Will you be able to train my breed of dog?

We have experience with a wide variety of dog breeds of different temperaments and personalities. We are especially familiar with working and primitive dog breeds, and the challenges that these dogs can present. We have a good understanding of how breed and genetics play a part in behaviour, and no matter what breed or mix your dog is, we will be able to adapt the training to suit them. If you are worried about whether we will be able to meet the needs of your particular breed of dog, please reach out so we can discuss. We have previously worked with a huge range of breeds; Chihuahuas, German Shepherds, Mastiffs, Siberian Huskies, Belgian Malinois, Rottweilers, Working Cocker Spaniels and more.

Is my dog too old/too young for training?

There is no such thing as being too young or too old to start training. Dogs can learn at any age or stage in their life, and while well-rehearsed habits are harder to break, there is no reason why you can’t train your older dog. We also recommend that you begin training with your puppy from the get-go, so if you have just got a new puppy, it is the perfect time to book a session with us.

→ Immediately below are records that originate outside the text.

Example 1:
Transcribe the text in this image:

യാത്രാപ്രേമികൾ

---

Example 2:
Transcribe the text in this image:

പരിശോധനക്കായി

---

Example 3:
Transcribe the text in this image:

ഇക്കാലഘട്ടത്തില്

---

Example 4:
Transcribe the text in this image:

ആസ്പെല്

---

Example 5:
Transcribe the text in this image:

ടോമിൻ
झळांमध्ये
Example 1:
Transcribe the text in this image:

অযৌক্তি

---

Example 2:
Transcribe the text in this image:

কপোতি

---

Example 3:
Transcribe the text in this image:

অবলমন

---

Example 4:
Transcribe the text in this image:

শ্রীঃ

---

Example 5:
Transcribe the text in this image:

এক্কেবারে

How long does training take?

Training is not a one-and-done process - it’s something you need to keep up with over time. Dogs are constantly learning, so if you don’t keep up with the new habits of working with and managing your dog, you can expect your dog’s behaviour to fall back into old habits too. With some problems, you can see immediate improvement, but learning is always a process and the results you get depend on many factors, including how much work you put into it and how closely you implement the training plan.

What are the benefits of trick training?

Trick training is a fantastic activity for all dogs. It is fun for both you and your dog, and helps to build the relationship and bond that you have together. If you train tricks to your dog, your dog is more likely to focus on you and want to stay with you. Tricks are also excellent for physical and mental stimulation, keeping your dog fit, improving their body awareness and make ideal foundation behaviours for more complex sequences and dog sports.

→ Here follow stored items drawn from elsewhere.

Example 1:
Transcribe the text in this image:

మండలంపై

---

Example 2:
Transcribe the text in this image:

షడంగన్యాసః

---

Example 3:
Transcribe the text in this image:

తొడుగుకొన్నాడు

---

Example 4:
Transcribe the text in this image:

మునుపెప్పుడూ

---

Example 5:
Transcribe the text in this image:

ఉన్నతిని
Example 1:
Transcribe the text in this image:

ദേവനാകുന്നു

Is my dog suitable for a group workshop/class or do I need to book a one to one?

If your dog is nervous or reactive and you are unsure about whether they would cope in a group environment such as a class or workshop, please get in touch to discuss. We usually recommend a one to one session to assess and work with your dog first if you aren’t sure about how they will manage in a group setting, but sometimes we are able to make adjustments to accommodate you, so don’t hesitate to contact and ask.

What do I need to get ready for my training or behaviour consultation?

To get ready for your session, we recommend preparing lots of tasty treats in advance. It is a good idea to have a few different options available in terms of different food rewards, and to use something your dog loves. We advise you complete our intake forms in as much detail as possible to save time spent information-gathering during the actual session.